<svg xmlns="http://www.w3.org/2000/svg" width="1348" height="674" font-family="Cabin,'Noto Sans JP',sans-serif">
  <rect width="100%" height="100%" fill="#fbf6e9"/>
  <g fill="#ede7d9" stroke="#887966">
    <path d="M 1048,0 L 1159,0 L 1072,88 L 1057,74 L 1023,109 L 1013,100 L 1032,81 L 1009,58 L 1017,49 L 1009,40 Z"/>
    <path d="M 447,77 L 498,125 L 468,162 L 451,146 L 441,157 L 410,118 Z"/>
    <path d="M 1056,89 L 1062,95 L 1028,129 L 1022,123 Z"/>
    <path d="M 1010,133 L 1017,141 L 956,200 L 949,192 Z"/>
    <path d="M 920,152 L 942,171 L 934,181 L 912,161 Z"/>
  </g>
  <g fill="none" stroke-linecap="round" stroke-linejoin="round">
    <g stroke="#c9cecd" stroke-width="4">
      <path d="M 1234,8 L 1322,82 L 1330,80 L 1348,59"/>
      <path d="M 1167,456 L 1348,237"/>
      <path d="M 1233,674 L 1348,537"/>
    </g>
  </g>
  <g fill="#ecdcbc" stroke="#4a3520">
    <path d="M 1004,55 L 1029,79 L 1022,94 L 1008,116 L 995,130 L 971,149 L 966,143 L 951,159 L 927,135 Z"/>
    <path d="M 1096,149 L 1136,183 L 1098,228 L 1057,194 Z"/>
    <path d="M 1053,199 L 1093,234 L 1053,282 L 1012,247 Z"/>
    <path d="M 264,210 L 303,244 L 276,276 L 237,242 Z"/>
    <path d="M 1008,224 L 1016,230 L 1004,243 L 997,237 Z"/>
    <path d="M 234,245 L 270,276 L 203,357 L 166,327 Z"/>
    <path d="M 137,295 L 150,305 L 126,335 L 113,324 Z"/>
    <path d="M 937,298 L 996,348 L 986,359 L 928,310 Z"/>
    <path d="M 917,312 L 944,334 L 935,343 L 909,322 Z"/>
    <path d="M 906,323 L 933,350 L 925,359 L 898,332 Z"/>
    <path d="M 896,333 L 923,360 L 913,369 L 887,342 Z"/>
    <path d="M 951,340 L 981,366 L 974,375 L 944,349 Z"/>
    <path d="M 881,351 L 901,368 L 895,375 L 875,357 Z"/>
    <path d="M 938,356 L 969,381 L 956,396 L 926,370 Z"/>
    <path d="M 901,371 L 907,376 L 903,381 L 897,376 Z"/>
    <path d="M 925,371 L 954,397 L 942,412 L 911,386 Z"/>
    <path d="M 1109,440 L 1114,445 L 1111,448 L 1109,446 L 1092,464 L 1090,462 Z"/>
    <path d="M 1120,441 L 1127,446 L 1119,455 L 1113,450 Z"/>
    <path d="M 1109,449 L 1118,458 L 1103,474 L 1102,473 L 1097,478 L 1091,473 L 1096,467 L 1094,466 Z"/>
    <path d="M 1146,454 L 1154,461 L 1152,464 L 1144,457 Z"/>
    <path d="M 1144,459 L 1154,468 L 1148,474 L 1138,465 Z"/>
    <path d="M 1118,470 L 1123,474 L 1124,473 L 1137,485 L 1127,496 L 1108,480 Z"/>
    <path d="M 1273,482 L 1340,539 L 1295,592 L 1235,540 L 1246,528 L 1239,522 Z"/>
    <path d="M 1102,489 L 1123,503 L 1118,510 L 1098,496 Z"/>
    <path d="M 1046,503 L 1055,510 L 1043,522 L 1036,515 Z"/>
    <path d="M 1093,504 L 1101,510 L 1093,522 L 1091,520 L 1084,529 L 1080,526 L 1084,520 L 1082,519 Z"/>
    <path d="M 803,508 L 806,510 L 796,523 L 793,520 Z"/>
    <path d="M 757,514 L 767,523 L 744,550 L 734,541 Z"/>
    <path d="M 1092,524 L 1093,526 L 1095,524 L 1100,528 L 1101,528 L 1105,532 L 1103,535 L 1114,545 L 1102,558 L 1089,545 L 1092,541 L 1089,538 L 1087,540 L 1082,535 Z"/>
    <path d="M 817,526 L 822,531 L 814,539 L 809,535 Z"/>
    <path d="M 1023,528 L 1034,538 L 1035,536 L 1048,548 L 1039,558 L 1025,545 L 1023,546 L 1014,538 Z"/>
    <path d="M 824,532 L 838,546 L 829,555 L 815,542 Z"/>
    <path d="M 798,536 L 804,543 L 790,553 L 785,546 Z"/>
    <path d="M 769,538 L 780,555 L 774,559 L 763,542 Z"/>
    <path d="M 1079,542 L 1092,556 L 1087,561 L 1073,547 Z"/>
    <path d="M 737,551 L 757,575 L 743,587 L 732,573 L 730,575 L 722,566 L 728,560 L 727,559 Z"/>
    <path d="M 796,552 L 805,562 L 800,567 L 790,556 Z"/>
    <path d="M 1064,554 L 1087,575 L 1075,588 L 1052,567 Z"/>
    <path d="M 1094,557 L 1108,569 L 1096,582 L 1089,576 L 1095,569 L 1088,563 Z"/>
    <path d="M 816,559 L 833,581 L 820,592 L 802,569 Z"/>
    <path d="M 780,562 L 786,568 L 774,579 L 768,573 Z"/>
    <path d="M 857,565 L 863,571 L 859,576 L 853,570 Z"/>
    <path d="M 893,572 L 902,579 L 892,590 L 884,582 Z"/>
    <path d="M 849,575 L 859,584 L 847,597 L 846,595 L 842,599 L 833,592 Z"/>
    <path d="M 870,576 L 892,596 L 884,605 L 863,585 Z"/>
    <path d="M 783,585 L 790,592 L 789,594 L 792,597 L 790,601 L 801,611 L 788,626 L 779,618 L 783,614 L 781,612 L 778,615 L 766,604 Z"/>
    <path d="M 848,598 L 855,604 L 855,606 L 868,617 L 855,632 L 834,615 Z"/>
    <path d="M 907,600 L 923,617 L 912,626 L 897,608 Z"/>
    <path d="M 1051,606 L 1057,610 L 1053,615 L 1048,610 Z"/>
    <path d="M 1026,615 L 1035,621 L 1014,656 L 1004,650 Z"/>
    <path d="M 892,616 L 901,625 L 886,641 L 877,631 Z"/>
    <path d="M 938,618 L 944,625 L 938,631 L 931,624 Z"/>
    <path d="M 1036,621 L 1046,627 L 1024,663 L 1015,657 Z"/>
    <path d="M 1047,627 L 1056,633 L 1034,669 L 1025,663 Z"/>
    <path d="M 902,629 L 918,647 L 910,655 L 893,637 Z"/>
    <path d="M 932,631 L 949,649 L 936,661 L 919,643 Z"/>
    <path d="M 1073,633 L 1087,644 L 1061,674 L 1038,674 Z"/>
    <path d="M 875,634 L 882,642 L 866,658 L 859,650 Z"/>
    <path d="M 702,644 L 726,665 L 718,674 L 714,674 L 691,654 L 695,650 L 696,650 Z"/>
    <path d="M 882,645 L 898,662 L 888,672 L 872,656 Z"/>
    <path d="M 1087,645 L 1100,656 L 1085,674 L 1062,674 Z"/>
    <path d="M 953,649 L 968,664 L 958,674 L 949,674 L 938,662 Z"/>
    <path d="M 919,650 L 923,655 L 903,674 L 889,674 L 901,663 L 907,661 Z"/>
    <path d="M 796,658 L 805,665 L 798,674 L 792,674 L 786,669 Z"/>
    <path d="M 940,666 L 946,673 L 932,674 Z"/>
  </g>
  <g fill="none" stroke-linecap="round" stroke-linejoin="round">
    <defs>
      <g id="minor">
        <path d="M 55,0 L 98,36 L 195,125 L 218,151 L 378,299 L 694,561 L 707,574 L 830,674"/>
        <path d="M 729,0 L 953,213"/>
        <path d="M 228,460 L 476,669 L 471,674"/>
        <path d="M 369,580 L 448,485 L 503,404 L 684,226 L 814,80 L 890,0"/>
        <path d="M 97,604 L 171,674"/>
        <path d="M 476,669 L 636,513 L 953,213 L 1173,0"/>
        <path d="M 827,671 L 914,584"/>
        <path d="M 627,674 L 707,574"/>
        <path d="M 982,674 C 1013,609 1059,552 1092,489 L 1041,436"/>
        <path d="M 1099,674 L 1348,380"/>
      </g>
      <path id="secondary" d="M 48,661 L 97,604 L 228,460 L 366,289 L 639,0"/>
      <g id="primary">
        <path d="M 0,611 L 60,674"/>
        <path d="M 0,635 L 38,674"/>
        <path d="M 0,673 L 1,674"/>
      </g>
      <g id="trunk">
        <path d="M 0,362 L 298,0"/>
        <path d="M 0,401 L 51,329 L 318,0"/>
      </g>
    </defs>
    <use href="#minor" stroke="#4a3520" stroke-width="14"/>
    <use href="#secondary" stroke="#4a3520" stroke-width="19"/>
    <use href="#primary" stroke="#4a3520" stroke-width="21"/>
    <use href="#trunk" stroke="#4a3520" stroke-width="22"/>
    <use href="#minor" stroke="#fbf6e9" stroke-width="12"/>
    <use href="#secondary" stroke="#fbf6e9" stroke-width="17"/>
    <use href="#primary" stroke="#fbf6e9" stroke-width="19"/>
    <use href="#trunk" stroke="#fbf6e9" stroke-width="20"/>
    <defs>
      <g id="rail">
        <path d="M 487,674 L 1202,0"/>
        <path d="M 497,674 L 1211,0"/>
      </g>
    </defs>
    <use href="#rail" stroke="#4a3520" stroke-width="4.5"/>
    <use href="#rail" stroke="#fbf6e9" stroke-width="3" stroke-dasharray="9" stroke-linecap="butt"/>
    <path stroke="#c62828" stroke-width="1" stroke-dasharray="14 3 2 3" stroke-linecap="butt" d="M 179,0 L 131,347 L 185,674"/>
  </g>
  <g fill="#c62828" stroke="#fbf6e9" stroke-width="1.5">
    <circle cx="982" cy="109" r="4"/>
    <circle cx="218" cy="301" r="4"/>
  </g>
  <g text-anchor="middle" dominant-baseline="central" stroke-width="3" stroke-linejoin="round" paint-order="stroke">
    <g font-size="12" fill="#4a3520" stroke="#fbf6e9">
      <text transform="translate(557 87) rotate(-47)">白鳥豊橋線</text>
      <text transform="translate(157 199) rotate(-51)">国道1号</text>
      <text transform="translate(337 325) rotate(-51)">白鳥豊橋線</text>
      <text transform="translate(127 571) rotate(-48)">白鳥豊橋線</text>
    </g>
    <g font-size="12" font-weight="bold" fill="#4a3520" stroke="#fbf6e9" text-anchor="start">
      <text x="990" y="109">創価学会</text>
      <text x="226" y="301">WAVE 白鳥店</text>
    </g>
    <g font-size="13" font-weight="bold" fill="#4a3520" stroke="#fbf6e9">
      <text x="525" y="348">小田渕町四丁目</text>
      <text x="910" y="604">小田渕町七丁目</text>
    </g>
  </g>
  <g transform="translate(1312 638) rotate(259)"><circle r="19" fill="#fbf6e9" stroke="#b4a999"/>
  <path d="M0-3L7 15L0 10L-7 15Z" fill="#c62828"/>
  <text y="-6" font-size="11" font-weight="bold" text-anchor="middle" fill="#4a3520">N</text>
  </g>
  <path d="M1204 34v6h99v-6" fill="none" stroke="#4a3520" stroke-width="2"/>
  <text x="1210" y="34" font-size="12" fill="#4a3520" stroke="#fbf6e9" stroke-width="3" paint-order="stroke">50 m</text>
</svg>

****************

AIM OF THE TASK: Only lines holding the word "middle" are wanted, so copy each of them from the records above.

EXPECTED OUTPUT:
  <g text-anchor="middle" dominant-baseline="central" stroke-width="3" stroke-linejoin="round" paint-order="stroke">
  <text y="-6" font-size="11" font-weight="bold" text-anchor="middle" fill="#4a3520">N</text>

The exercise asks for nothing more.